START DATA PROVIDED

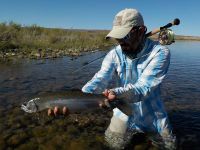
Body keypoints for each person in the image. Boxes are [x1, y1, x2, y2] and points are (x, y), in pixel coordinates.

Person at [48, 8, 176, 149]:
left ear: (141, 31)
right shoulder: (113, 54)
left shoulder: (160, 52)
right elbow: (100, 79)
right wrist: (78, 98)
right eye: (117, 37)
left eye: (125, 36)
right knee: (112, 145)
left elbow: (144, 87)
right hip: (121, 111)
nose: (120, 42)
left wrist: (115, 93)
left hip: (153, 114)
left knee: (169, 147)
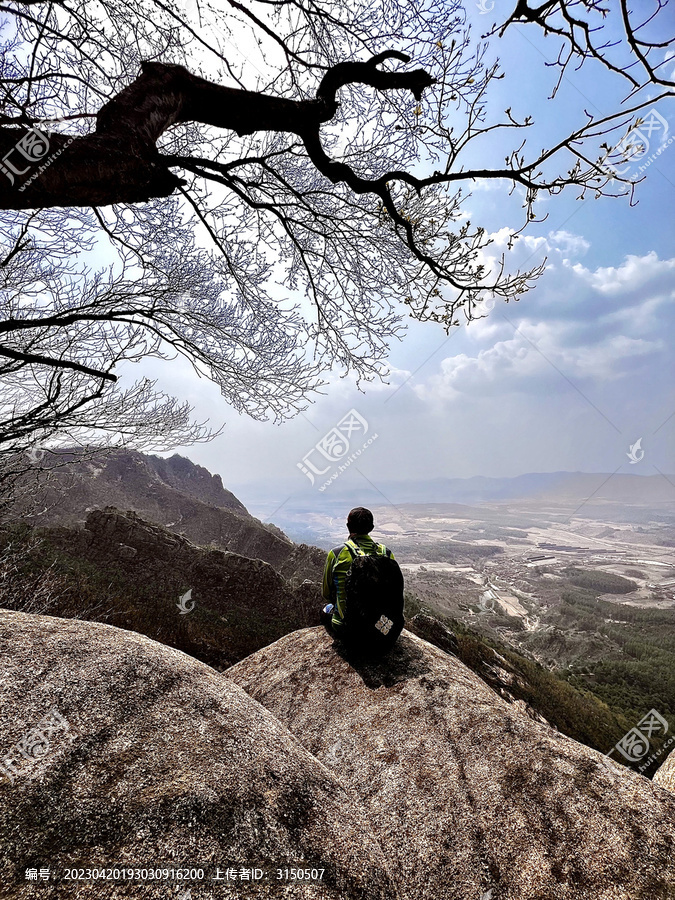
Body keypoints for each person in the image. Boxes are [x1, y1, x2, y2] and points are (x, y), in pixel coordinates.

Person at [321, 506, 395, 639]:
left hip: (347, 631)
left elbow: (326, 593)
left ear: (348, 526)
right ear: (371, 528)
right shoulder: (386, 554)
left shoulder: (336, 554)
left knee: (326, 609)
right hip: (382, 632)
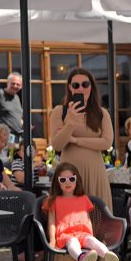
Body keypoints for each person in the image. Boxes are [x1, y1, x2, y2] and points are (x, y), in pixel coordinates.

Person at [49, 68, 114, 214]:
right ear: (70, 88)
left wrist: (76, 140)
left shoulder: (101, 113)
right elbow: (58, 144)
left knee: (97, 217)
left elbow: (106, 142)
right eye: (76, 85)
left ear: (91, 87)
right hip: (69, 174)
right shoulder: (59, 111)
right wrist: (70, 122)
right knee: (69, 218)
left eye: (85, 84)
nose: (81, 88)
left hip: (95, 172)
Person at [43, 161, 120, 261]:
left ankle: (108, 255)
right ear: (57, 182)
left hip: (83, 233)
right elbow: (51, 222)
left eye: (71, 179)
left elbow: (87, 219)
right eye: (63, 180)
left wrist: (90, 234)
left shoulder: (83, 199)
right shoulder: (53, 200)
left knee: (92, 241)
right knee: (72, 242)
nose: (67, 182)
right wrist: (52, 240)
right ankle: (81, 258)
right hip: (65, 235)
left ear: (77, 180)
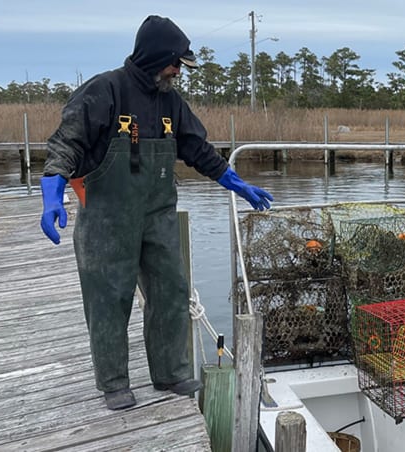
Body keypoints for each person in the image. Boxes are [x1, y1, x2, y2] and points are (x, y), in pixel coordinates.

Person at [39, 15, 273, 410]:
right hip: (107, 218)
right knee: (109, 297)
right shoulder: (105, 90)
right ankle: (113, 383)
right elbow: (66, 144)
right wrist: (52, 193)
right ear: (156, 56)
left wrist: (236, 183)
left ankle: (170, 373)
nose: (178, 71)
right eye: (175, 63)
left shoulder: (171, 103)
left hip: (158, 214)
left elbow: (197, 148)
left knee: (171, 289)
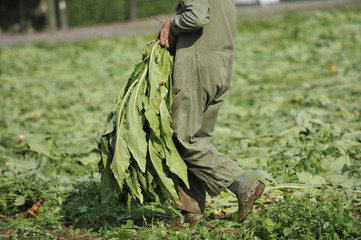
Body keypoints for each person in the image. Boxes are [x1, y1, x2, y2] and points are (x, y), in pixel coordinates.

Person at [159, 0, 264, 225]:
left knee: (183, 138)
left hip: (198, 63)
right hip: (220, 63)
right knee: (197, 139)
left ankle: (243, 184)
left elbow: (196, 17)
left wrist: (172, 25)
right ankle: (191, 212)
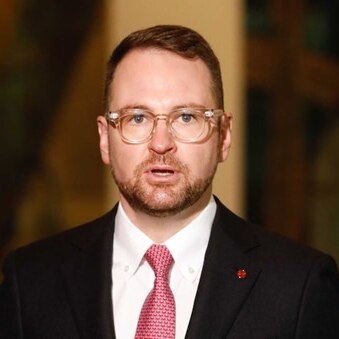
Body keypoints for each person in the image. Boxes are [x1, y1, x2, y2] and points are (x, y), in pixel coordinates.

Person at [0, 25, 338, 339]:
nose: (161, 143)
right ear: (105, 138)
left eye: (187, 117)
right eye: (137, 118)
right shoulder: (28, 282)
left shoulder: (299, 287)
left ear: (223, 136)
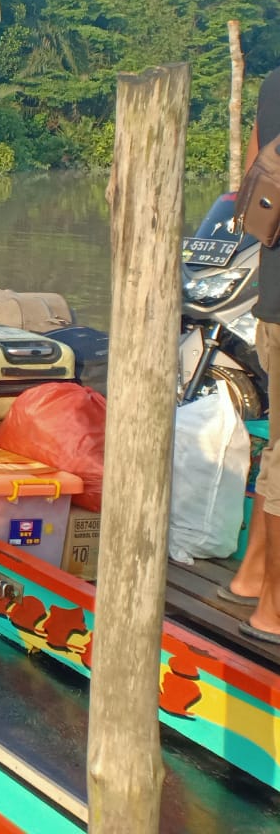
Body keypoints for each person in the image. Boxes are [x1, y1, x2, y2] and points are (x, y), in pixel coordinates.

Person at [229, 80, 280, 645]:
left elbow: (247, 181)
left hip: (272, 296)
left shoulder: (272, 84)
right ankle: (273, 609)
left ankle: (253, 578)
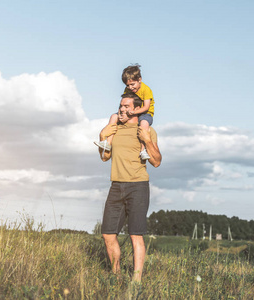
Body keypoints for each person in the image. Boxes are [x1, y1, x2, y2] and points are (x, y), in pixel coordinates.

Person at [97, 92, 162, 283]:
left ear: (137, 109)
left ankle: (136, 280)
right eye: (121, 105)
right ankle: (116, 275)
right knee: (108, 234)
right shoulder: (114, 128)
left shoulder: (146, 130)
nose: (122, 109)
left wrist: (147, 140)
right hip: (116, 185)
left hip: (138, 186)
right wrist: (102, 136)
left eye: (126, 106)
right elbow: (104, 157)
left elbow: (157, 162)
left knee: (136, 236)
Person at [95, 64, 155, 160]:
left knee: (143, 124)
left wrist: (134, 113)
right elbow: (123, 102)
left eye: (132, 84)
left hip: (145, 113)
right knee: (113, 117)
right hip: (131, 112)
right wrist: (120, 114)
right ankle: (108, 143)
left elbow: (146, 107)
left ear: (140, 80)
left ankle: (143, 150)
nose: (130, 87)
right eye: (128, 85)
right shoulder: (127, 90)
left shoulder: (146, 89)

END DATA PROVIDED
START DATA PROVIDED

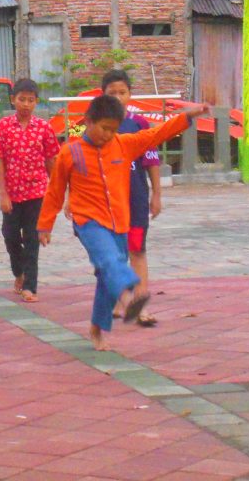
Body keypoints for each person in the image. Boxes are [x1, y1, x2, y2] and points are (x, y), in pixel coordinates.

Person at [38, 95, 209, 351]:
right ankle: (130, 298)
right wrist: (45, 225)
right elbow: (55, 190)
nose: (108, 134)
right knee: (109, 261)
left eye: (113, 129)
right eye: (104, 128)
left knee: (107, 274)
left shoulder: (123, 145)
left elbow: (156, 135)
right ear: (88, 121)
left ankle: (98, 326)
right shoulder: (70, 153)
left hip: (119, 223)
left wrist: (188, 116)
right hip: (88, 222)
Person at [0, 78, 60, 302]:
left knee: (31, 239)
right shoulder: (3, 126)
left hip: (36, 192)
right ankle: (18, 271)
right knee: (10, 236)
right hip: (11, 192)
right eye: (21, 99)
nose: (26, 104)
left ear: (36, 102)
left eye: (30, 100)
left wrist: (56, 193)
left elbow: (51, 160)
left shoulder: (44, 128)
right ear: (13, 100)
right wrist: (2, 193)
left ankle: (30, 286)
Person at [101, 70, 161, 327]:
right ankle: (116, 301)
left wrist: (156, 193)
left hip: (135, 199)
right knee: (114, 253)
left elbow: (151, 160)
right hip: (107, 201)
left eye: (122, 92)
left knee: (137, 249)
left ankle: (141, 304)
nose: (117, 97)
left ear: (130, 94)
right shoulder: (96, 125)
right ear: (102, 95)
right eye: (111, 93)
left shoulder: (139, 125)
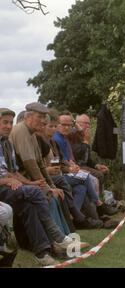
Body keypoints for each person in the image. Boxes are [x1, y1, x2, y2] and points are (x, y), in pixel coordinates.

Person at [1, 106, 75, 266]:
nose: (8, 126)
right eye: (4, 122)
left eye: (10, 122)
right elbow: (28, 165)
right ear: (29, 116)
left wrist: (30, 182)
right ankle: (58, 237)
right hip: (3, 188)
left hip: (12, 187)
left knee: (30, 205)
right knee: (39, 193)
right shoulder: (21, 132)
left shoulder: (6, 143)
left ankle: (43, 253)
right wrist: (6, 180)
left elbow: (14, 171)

END DATA PROVIDED

Skipping every picture, transcribe exactly the lines above from the one containing "left eye: (71, 179)" through the one containing "left wrist: (134, 113)", both included.

left eye: (71, 179)
left elbow: (87, 219)
right eye: (63, 180)
left wrist: (90, 234)
left shoulder: (83, 199)
right shoulder: (53, 200)
left knee: (92, 241)
right knee: (72, 242)
nose: (67, 182)
right wrist: (52, 240)
right ankle: (81, 258)
right hip: (65, 235)
left ear: (77, 180)
Body keypoints for each person in the image. Boxes are [x1, y1, x2, y2] and points are (x, y), in pixel coordinates.

Person at [39, 15, 273, 410]:
right hip: (107, 218)
right knee: (109, 297)
right shoulder: (105, 90)
right ankle: (113, 383)
right elbow: (66, 144)
right wrist: (52, 193)
right ear: (156, 56)
left wrist: (236, 183)
left ankle: (170, 373)
nose: (178, 71)
right eye: (175, 63)
left shoulder: (171, 103)
left hip: (158, 214)
left elbow: (197, 148)
left knee: (171, 289)
Body keypoints for each person in the image. Boxes are [x1, y1, x2, y2] and points are (x, y), in pixel coordinates.

Person at [159, 0, 264, 225]:
left knee: (183, 138)
left hip: (198, 63)
right hip: (220, 63)
right knee: (197, 139)
left ankle: (243, 184)
left elbow: (196, 17)
left wrist: (172, 25)
right ankle: (191, 212)
Body keypoints for each person in the image. Boxes are [x1, y1, x2, y2] and points are (x, y), in pixel coordinates.

Person at [0, 25, 338, 339]:
nose: (161, 143)
right ear: (105, 138)
left eye: (187, 117)
right eye: (137, 118)
right shoulder: (28, 282)
left shoulder: (299, 287)
left ear: (223, 136)
Body keypoints for each person in the image. Boxes are [x1, y1, x2, y2] and points are (x, y), in pixel coordinates.

Person at [229, 80, 280, 645]:
left elbow: (247, 181)
left hip: (272, 296)
left shoulder: (272, 84)
right ankle: (273, 609)
left ankle: (253, 578)
Body keypoints for each person in the image. Boxes are [x1, y1, x2, y2] and points are (x, y), in pixel coordinates.

Person at [97, 92, 162, 283]:
left ear: (137, 109)
left ankle: (136, 280)
right eye: (121, 105)
right ankle: (116, 275)
right knee: (108, 234)
right shoulder: (114, 128)
left shoulder: (146, 130)
nose: (122, 109)
left wrist: (147, 140)
right hip: (116, 185)
left hip: (138, 186)
right wrist: (102, 136)
left eye: (126, 106)
right elbow: (104, 157)
left elbow: (157, 162)
left knee: (136, 236)
Person at [95, 64, 155, 160]:
left knee: (143, 124)
left wrist: (134, 113)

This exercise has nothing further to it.